→ Extrait source
★ ★ ★

Histoire de Servian/Chapitre13

CHAPITRE XIII



Le Compois

Il existe à Servian deux compois. Le premier, établi sous Henri iv, est tellement usagé et en mauvais état qu’il est difficile de s’en servir ; il fut refait en 1768. C’est de ce compois que nous allons parler et qui fait foi dans les contestations même de nos jours.

Par une délibération du 24 novembre 1768, les consuls de Servian demandèrent la facture d’un nouveau compois. La Cour des Comptes, Aides et Finances de Montpellier le leur accorda. Conformément à l’arrêt du 20 septembre 1689, les consuls durent assembler les habitants en conseil général avec les syndics des forains. Ce conseil se composait de 6 où 12 conseillers politiques et d’un nombre double des plus forts contribuables, avertis 24 heures à l’avance, tenus de se rendre, à peine de 10 livres d’amende. Ils prendront la responsabilité du compois et seront aidés par les entrepreneurs, arpenteurs, etc.

Tout étant préparé, le 25 mars 1771, après-midi, à l’hôtel-de-ville, l’assemblée fut réunie.

★ ★ ★

→ Données fournies
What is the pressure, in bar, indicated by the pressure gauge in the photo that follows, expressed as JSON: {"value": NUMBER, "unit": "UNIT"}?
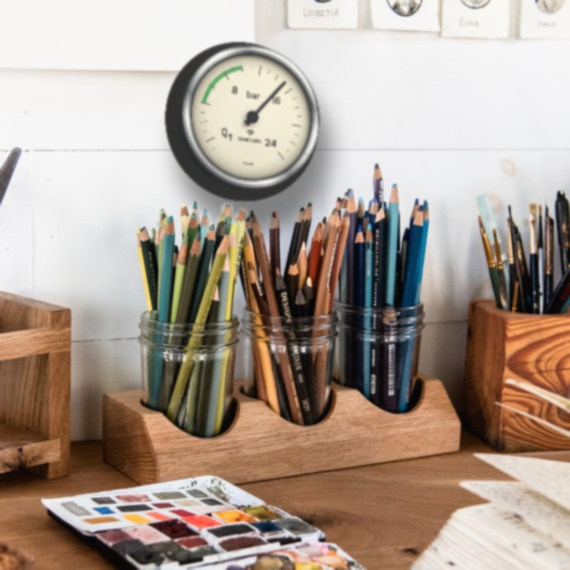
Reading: {"value": 15, "unit": "bar"}
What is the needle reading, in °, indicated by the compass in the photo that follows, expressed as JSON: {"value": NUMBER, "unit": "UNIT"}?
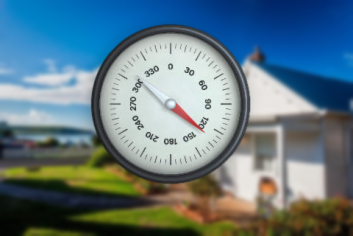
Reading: {"value": 130, "unit": "°"}
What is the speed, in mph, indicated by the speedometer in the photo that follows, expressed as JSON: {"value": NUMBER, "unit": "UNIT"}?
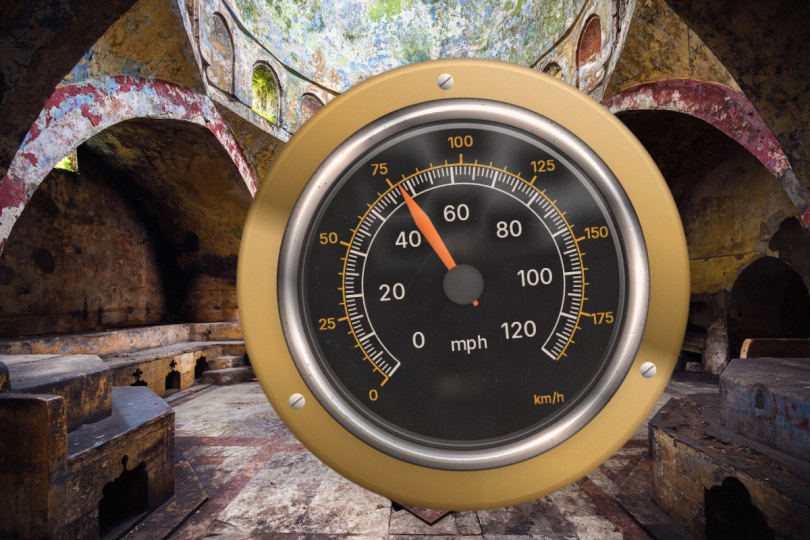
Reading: {"value": 48, "unit": "mph"}
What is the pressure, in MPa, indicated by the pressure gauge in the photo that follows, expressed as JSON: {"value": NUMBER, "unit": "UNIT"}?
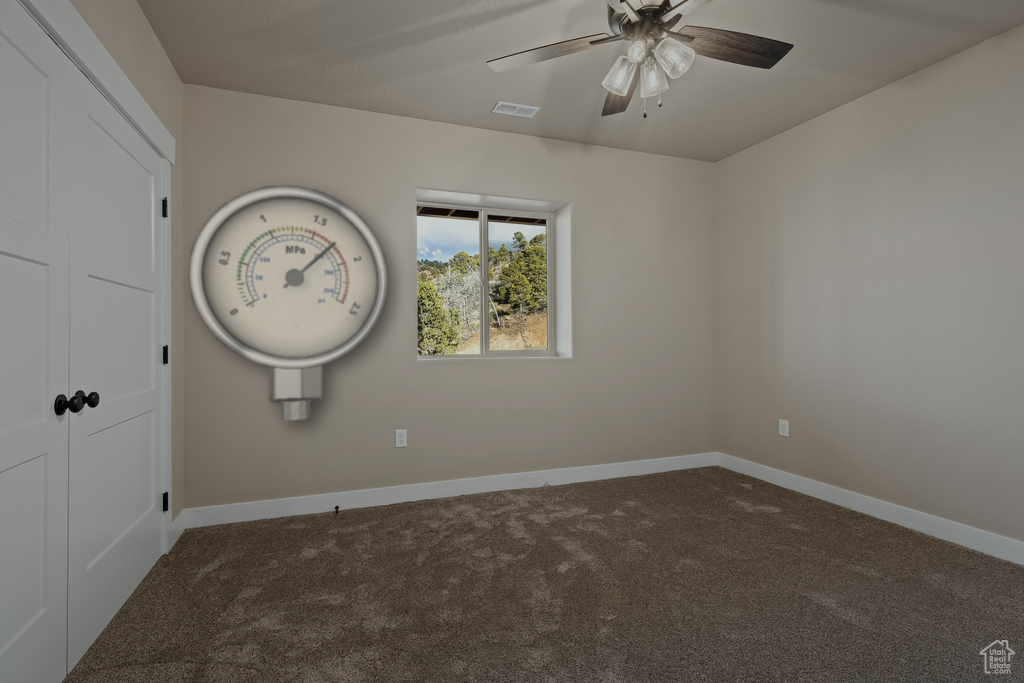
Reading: {"value": 1.75, "unit": "MPa"}
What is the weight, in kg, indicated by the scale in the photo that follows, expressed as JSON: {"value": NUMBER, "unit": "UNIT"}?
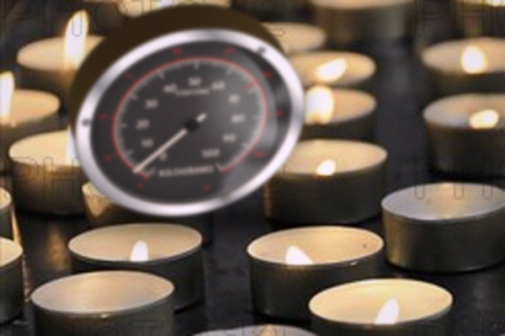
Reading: {"value": 5, "unit": "kg"}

★ ★ ★

→ Consignes
A: Reproduisez le passage de l'extrait sur le compois de Servian qui va de "Histoire de Servian/Chapitre13" jusqu'à "de nos jours." inclus.
B: Relevez toutes les dates complètes (jour, mois et année) que mentionne l'extrait sur le compois de Servian.
C: Rédigez la suite de l'extrait sur le compois de Servian, à partir de sa dernière phrase.

→ Réponses
A:
Histoire de Servian/Chapitre13

CHAPITRE XIII



Le Compois

Il existe à Servian deux compois. Le premier, établi sous Henri iv, est tellement usagé et en mauvais état qu’il est difficile de s’en servir ; il fut refait en 1768. C’est de ce compois que nous allons parler et qui fait foi dans les contestations même de nos jours.

B:
24 novembre 1768
20 septembre 1689
25 mars 1771

C:
Par devant M. Janel, juge pour S.A.S. Mgr le prince Conty, en la justice ordinaire du lieu, assisté de M. Amillon, procureur fiscal ; M. Louis Vialles, premier consul ; le sieur Aiguesvives, second consul ; Bernard Couronne, troisième consul ; M. Martin, syndic des habitants forains : M. de Barrès, capitaine des grenadiers ; Mas du Coussat, Jean-Antoine Rivière, Étienne Vialles, Guillaume Granal, Guillaume Turriès et François Cacarié, conseillers ordinaires et renforcés (quelques notabilités ne s’étaient point rendues à l’appel), sur la proposition du sieur Amillon, gradué en droit, on établit le Compois.

1o La livre allivrante du compois sera de valeur intrinsèque de 480 livres de fonds. La rente est évaluée au dernier vingt qui est cinq pour cent, faisant distraction du tiers de ladite rente qui est pour les réparations et les deux tiers restants seront mis et allivrés en compois conformément à la table suivante ;

A. La livre allivrante du compois sera de valeur intrinsèque de 482 livres de fonds.

2o Les maisons du lieu et faubourgs sont estimés 5 livres la canne ;

3o Les moulins à huile et à blé, selon l’arrêt de la Cour des aides ;

4o Les magasins, remises, écuries, etc, 3 livres ;

5o Les pattus, basse-cours, cazals, 2 livres ;

Les cros à fumier un demi-denier.

Des jardins il est fait 3 degrés.

Le bon estimé 350 livres est allivré 14 sols 7 deniers.

Le second de bon, 8 sols 4 deniers.

Le 3 faible, 6 sols.

Les olivettes ont 5 degrés variant de 6 sols à 1 sol.

Les champs 6 degrés.

Les vignes 6 degrés de 4 sols à 4 deniers.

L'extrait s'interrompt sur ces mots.